▶ [INSTRUCTIONS TO FOLLOW]
Each line below that carries the string "化学原料及化学制品制造业" must appear in the answer.

EXERCISE MATERIAL Start Marker

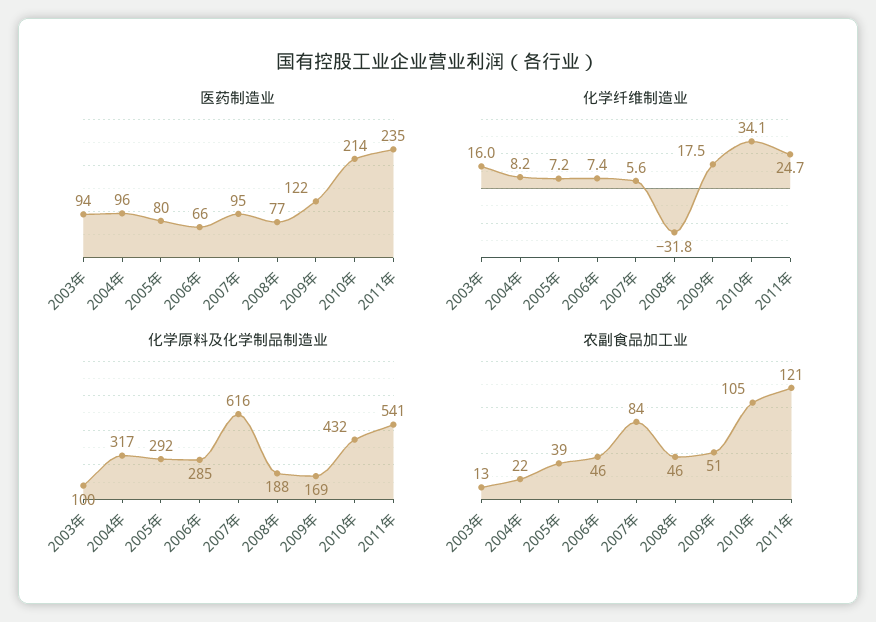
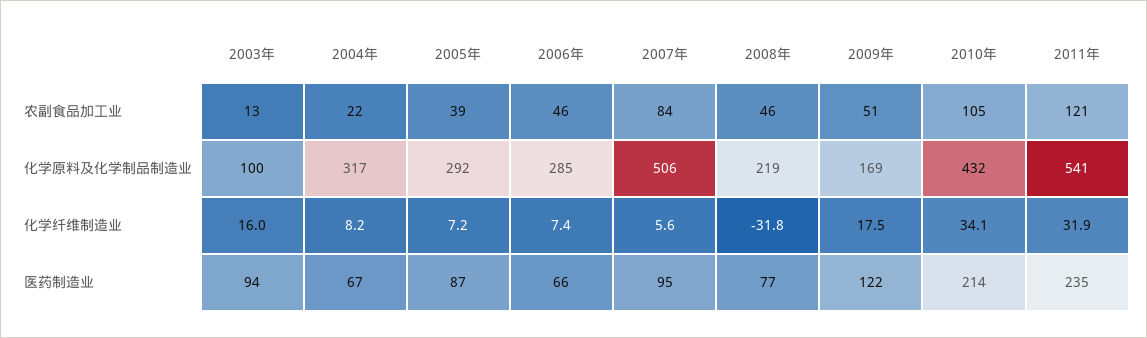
医药制造业, 2004年: 96 -> 67
医药制造业, 2005年: 80 -> 87
化学纤维制造业, 2011年: 24.7 -> 31.9
化学原料及化学制品制造业, 2007年: 616 -> 506
化学原料及化学制品制造业, 2008年: 188 -> 219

EXERCISE MATERIAL End Marker

▶ [SOLUTION FOR THIS EXERCISE]
化学原料及化学制品制造业, 2007年: 616 -> 506
化学原料及化学制品制造业, 2008年: 188 -> 219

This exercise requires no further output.